◆ **EXERCÍCIO PROPOSTO 1**
Reproduza, sem mudar nada, o trecho do texto sobre Maya Angelou que vai de "Maya Angelou em" até "sexual quando criança.".
◆ **EXERCÍCIO PROPOSTO 2**
Segundo o texto sobre Maya Angelou, qual livro dela conta sua experiência como trabalhadora sexual na juventude?

◆ **TEXTO FORNECIDO**
##############################
Texto original em Decriminalize Sex Work

Para muitas pessoas, Maya Angelou dispensa apresentações.

Maya Angelou em 1969

Nascida Marguerite Annie Johnson em St. Louis, MO em 1928, Angelou se tornou um nome conhecido nos anos 1970, depois de publicar I Know Why the Caged Bird Sings, a primeira de suas sete obras. Ela continua sendo reconhecida por sua escrita e sua contribuição ao movimento por direitos civis. Mas Angelou é também um ícone cultural que transcende sua obra escrita. Ela abriu espaço para a realidade crua e uma representação destemida da confusão e contradições do que significa ser humano.

Esse realismo descarado, tanto dentro quanto fora das páginas, foi revolucionário, dando vida ao trabalho que a tornou amada por tantas pessoas. Isso foi também o que levou I Know Why the Caged Bird Sings a ser banido de muitas escolas quando foi publicado pela primeira vez. O romance falava da experiência de Angelou com abuso sexual quando criança.

Subestimada, a segunda obra de Angelou, Gather Together in My Name, detalha sua experiência como trabalhadora sexual na juventude. A protagonista, Marguerite, é uma mãe solteira lidando com racismo, educação, pobreza, letração e estigma enquanto tenta encontrar seu lugar no mundo. “Eu escrevo sobre minhas experiências por que eu penso que muita gente diz aos jovens, ‘eu nunca fiz nada de errado. Quem, moi? – eu nunca. Eu não tenho esqueletos no meu closet. De fato, eu não tenho um closet’”, Angelou fala sobre o livro. “Eles mentem assim, e então os jovens se veem em determinadas situações e pensam, ‘que droga, eu devo ser uma péssima pessoa. Meus pais nunca fizeram nada de errado.’ Eles não conseguem se perdoar e seguir com suas vidas.”

Quando Maya Angelou faleceu, em 28 de maio de 2014, o mundo elogiou seu caráter, uma inspiração para mulheres de todos os lugares, particularmente mulheres negras.  Mas o debate sobre sua vida laboral em grande parte silenciou sobre sua atuação como trabalhadora sexual. Em uma olhada nos obituários ou tributos divulgados após sua morte, isso é mencionado superficialmente, quando mencionado, como uma “breve passagem” no sexo comercial, tratado como um fato desimportante ou desagradável – uma afronta à política de respeitabilidade ou a seu legado. Isso é particularmente preocupando quando consideramos o quão aberta a própria Angelou sempre foi a este respeito.
##############################
◆ **DADOS FORNECIDOS**
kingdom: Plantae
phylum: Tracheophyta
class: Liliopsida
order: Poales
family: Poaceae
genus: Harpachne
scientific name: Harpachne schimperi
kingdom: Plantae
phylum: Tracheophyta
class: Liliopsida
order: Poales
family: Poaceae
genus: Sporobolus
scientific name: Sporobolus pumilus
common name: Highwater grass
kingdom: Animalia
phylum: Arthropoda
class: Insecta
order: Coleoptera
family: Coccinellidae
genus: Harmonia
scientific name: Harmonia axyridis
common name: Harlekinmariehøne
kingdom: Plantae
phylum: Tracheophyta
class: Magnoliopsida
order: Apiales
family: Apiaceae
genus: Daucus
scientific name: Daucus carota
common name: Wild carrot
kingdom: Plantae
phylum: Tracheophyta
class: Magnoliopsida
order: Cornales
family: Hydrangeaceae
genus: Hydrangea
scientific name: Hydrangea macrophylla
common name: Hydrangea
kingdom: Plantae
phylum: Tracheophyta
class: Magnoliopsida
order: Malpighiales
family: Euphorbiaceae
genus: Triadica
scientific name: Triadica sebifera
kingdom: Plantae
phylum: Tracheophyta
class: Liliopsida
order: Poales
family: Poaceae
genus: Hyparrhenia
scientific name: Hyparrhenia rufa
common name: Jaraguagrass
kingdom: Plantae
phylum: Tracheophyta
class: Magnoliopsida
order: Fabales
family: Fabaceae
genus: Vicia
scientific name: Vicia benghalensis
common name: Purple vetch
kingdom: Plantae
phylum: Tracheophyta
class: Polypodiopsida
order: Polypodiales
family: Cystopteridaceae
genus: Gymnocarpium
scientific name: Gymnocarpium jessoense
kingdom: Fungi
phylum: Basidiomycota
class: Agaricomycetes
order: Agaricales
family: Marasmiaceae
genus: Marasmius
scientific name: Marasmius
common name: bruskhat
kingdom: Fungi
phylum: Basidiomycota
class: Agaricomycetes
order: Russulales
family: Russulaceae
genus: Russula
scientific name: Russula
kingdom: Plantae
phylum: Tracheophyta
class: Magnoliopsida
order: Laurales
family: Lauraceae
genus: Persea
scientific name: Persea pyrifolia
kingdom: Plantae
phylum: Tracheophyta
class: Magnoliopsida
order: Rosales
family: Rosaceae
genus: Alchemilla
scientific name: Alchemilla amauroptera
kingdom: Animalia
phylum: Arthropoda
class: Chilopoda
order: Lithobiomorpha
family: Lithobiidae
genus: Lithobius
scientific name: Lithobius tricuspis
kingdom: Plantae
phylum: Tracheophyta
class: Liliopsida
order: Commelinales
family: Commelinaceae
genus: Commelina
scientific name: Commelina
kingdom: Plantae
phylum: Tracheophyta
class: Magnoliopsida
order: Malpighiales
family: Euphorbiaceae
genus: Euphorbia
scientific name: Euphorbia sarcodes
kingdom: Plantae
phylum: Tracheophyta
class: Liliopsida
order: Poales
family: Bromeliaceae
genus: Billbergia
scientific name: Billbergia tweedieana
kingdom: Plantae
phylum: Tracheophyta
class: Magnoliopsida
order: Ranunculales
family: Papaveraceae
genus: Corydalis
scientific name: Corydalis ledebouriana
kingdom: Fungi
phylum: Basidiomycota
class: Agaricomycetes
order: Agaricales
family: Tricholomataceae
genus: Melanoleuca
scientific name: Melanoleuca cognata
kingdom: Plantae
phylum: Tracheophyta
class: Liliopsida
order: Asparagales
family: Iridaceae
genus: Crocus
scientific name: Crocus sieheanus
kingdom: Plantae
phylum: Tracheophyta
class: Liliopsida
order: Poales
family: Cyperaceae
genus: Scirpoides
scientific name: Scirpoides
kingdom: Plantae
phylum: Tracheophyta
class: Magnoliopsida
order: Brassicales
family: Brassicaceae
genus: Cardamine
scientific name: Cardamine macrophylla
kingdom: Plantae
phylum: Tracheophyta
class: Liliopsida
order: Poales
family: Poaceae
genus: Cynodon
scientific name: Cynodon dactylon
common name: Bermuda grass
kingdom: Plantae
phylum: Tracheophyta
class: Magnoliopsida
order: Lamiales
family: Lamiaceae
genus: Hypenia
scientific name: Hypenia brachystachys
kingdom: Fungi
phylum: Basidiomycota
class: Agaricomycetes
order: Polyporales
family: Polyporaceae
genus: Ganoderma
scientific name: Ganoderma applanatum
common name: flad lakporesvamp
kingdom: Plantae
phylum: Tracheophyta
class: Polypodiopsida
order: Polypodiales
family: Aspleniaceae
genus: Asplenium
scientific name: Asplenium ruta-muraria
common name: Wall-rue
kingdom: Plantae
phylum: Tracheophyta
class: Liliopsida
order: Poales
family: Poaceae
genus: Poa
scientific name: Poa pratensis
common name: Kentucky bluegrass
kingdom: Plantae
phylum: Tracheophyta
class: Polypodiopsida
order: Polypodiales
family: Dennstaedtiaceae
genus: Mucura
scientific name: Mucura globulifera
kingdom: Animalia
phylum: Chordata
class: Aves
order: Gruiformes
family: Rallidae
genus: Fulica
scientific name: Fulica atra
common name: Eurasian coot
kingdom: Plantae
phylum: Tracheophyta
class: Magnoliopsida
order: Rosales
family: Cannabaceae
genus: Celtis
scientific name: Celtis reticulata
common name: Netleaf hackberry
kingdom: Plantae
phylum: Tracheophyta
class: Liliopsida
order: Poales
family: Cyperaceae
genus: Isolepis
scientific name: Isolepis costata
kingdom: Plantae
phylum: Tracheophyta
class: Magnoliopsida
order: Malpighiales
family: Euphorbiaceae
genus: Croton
##############################
◆ **RESULTADO FINAL 1**
Maya Angelou em 1969

Nascida Marguerite Annie Johnson em St. Louis, MO em 1928, Angelou se tornou um nome conhecido nos anos 1970, depois de publicar I Know Why the Caged Bird Sings, a primeira de suas sete obras. Ela continua sendo reconhecida por sua escrita e sua contribuição ao movimento por direitos civis. Mas Angelou é também um ícone cultural que transcende sua obra escrita. Ela abriu espaço para a realidade crua e uma representação destemida da confusão e contradições do que significa ser humano.

Esse realismo descarado, tanto dentro quanto fora das páginas, foi revolucionário, dando vida ao trabalho que a tornou amada por tantas pessoas. Isso foi também o que levou I Know Why the Caged Bird Sings a ser banido de muitas escolas quando foi publicado pela primeira vez. O romance falava da experiência de Angelou com abuso sexual quando criança.

◆ **RESULTADO FINAL 2**
Gather Together in My Name, a segunda obra de Angelou.